A can do 75% of a job in 18 days and B can do 25% of the same job in 12 days. If A and B work together, in how many days will they complete 75% of the job?

Introduction / Context:
This problem provides partial work information for two workers, A and B. Instead of giving full-job times directly, the question gives how long each takes to complete certain percentages of the work. From these details we must deduce their full-job rates, then combine those rates to find the time needed to complete 75 percent of the job when they work together.

Given Data / Assumptions:
- A completes 75 percent (3/4) of the job in 18 days.
- B completes 25 percent (1/4) of the job in 12 days.
- We are asked for the time A and B together need to complete 75 percent of the job.
- Total work is taken as 1 unit.

Concept / Approach:
First, we compute A’s daily work rate from the fact that A finishes 3/4 of the work in 18 days. Then we compute B’s daily rate from the fact that B finishes 1/4 of the work in 12 days. Using these rates, we obtain the combined daily rate of A and B. Finally, we use this combined rate to determine how long it takes them to finish 3/4 of the job together.

Step-by-Step Solution:
Step 1: Let total work = 1 unit. Step 2: A completes 3 / 4 of the work in 18 days. Step 3: Rate of A = (3 / 4) / 18 = 3 / 72 = 1 / 24 work per day. Step 4: B completes 1 / 4 of the work in 12 days. Step 5: Rate of B = (1 / 4) / 12 = 1 / 48 work per day. Step 6: Combined rate of A and B = 1 / 24 + 1 / 48. Step 7: LCM of 24 and 48 is 48, so 1 / 24 = 2 / 48. Step 8: Combined rate = 2 / 48 + 1 / 48 = 3 / 48 = 1 / 16 work per day. Step 9: We need time to complete 3 / 4 of the work at a rate of 1 / 16 per day. Step 10: Time = (3 / 4) / (1 / 16) = (3 / 4) * 16 = 12 days.

Verification / Alternative check:
We can check the logic by computing individual full-job times. From rate 1 / 24, A would need 24 days for the full job, and from rate 1 / 48, B would need 48 days. Together they need 1 / (1 / 24 + 1 / 48) = 16 days for the full work. Three fourths of 16 days is 12 days, which matches the calculated answer directly from rates, confirming consistency.
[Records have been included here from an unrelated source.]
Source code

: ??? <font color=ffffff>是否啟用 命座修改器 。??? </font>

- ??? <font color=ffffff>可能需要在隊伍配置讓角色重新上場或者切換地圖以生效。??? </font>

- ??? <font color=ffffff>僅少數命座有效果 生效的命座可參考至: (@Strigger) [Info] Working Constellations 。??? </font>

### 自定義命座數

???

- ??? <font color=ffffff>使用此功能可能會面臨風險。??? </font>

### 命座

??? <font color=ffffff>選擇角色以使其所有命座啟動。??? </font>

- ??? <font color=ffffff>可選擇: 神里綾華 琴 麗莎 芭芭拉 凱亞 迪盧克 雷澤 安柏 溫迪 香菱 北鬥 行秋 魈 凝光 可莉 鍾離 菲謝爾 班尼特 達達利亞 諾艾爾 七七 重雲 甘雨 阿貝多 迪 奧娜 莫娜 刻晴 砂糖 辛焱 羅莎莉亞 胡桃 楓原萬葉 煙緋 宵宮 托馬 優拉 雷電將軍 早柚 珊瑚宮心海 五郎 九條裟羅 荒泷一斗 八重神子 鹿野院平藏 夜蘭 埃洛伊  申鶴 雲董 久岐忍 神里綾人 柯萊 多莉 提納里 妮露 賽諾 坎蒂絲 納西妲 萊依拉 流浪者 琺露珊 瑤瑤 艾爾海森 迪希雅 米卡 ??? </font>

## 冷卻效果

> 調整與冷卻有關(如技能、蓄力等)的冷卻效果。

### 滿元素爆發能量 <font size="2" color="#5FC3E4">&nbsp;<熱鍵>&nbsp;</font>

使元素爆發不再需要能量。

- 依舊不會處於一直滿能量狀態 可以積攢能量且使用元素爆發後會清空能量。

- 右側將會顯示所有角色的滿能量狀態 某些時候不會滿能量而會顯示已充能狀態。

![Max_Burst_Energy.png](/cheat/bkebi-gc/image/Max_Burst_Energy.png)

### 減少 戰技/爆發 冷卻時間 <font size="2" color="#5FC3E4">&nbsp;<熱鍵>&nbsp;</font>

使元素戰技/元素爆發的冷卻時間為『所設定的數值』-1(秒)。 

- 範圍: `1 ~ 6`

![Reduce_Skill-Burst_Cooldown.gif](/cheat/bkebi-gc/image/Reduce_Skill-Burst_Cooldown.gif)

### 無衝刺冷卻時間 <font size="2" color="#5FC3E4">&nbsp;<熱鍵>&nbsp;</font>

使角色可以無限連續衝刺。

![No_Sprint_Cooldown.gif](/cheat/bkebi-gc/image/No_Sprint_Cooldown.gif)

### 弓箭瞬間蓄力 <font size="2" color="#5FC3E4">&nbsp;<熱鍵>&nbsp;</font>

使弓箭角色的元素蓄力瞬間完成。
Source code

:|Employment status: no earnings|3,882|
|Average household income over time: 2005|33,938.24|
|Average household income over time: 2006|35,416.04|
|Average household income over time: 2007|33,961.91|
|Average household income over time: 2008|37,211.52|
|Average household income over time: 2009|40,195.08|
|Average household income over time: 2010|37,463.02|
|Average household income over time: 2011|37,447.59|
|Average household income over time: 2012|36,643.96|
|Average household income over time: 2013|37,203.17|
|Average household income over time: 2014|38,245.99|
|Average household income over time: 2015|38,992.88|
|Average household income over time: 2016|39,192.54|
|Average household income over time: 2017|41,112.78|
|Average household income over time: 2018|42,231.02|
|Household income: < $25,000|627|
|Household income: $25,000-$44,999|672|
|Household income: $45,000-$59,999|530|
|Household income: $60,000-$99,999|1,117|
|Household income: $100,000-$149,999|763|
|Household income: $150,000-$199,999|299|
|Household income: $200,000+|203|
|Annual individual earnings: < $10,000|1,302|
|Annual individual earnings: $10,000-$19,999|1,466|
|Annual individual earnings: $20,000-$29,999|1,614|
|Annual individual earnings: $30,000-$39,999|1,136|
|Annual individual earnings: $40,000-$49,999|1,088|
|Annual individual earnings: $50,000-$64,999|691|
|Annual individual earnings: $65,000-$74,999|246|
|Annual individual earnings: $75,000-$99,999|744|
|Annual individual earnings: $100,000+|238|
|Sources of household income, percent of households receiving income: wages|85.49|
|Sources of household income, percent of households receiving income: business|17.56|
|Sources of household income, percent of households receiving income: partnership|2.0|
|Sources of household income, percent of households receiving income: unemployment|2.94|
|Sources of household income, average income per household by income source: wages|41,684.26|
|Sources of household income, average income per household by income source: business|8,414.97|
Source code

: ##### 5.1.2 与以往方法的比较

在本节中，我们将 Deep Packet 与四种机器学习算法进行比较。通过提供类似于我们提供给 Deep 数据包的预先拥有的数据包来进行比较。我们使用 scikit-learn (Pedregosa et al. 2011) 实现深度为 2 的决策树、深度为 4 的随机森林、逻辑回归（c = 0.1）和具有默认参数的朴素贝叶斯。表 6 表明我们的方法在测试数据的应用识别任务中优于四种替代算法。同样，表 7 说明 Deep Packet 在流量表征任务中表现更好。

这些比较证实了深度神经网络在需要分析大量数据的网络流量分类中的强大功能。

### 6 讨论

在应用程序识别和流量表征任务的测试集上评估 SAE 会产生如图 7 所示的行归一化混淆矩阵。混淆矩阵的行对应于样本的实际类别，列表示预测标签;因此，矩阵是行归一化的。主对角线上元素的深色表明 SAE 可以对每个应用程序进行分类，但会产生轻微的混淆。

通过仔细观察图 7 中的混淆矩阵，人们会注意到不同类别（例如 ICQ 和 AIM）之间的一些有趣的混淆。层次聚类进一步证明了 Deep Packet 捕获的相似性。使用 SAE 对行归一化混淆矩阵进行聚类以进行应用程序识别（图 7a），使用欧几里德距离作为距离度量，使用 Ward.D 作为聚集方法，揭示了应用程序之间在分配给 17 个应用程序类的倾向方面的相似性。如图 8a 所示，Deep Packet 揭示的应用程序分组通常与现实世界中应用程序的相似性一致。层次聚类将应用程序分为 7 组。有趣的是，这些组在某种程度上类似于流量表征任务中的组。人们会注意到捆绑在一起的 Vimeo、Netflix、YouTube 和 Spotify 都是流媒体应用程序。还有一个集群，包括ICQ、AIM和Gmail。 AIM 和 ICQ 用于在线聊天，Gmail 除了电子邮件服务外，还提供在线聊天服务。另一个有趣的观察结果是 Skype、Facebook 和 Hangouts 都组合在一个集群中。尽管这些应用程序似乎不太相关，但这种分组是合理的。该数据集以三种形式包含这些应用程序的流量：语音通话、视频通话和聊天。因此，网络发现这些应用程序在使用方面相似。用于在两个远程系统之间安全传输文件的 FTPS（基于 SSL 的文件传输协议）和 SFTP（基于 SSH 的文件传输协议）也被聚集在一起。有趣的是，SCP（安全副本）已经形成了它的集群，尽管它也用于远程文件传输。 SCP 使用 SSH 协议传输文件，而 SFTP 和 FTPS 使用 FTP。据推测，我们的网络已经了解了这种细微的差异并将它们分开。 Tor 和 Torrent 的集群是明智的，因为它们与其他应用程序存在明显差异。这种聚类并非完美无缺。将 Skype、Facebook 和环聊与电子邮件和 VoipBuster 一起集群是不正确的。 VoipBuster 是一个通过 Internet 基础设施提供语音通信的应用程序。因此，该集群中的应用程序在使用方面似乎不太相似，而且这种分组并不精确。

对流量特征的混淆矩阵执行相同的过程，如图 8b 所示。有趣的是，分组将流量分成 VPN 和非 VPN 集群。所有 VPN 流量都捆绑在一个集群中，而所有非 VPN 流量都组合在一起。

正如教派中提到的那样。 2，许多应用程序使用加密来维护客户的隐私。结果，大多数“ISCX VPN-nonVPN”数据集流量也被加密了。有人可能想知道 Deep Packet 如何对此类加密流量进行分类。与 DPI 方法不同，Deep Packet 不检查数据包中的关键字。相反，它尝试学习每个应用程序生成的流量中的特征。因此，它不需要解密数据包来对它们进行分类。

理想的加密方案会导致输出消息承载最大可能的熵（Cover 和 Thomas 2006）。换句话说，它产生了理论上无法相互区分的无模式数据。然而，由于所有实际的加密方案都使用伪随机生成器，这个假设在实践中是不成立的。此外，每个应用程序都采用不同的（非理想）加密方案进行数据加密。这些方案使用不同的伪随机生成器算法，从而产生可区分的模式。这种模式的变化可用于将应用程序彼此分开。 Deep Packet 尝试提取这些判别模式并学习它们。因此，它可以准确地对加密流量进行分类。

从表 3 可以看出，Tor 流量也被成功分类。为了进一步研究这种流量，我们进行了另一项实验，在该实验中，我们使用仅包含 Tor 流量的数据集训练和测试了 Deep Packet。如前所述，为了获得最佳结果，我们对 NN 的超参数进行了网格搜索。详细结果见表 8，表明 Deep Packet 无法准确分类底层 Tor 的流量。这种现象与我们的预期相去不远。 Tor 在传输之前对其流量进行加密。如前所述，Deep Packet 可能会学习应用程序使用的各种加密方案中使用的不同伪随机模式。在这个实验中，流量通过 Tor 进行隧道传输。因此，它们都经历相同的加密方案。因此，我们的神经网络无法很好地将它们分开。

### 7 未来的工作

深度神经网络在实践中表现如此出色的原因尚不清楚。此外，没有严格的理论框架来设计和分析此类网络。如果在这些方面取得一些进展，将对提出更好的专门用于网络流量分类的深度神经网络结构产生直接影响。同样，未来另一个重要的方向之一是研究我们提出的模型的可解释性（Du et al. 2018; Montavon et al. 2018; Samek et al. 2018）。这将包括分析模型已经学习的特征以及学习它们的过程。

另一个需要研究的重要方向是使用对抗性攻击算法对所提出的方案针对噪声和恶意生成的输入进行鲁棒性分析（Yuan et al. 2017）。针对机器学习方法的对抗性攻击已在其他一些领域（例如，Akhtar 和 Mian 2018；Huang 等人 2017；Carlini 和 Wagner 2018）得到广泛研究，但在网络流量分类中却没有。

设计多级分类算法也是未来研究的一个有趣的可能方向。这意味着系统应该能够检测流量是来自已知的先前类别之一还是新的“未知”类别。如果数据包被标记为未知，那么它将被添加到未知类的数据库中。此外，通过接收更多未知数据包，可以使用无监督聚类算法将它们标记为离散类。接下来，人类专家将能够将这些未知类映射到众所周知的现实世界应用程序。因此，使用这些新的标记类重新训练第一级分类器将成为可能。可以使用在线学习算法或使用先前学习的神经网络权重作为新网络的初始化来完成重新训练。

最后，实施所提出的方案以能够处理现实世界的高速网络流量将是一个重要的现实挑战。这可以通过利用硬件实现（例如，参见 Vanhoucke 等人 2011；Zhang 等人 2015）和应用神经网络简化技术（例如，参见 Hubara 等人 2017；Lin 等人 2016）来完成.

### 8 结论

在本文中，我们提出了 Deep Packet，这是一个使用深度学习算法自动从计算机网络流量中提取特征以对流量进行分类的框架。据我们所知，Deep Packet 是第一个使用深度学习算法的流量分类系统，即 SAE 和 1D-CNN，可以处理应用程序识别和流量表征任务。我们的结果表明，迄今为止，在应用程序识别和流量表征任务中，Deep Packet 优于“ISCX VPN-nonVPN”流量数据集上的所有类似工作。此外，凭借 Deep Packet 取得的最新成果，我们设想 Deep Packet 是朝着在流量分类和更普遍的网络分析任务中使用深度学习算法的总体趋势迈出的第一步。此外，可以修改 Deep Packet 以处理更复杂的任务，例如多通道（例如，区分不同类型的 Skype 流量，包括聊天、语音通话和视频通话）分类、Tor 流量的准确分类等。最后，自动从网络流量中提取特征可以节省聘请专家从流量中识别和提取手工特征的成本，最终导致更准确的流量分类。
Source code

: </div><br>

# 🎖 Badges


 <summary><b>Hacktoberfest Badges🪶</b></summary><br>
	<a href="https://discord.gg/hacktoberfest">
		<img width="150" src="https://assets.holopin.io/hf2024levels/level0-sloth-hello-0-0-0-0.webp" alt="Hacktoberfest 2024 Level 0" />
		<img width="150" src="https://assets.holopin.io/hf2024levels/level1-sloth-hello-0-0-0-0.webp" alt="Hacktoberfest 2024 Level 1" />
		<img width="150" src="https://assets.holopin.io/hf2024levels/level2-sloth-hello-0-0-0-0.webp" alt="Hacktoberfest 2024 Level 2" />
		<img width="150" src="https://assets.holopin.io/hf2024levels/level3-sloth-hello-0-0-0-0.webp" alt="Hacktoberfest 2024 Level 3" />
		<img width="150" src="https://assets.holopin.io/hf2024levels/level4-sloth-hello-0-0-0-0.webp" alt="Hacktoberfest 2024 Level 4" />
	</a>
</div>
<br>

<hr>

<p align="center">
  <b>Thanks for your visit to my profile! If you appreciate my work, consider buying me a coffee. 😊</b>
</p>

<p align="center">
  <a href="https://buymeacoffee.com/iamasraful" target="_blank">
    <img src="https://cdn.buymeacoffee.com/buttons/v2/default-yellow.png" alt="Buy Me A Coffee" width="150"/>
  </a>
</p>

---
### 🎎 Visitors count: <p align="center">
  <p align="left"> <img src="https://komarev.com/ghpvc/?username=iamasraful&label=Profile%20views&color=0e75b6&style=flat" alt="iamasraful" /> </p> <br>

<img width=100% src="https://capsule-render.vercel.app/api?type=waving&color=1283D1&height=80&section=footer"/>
Why Other Options Are Wrong:
- 16 and 20 days: These are closer to times for the full job, not three fourths of it with both working together.
- 8 and 10 days: These underestimate the required time and would only be valid if the combined rate were higher than 1 / 16 work per day, which contradicts the given data.

Common Pitfalls:
A common mistake is to misinterpret the given percentages and directly average the partial times. Another typical error is to forget that the question asks for 75 percent of the job, not the entire job. Always convert percentages into fractions of the total work, compute the exact rates, and then carefully use the fraction of work requested in the final step.

Final Answer:
A and B together will complete 75 percent of the job in 12 days.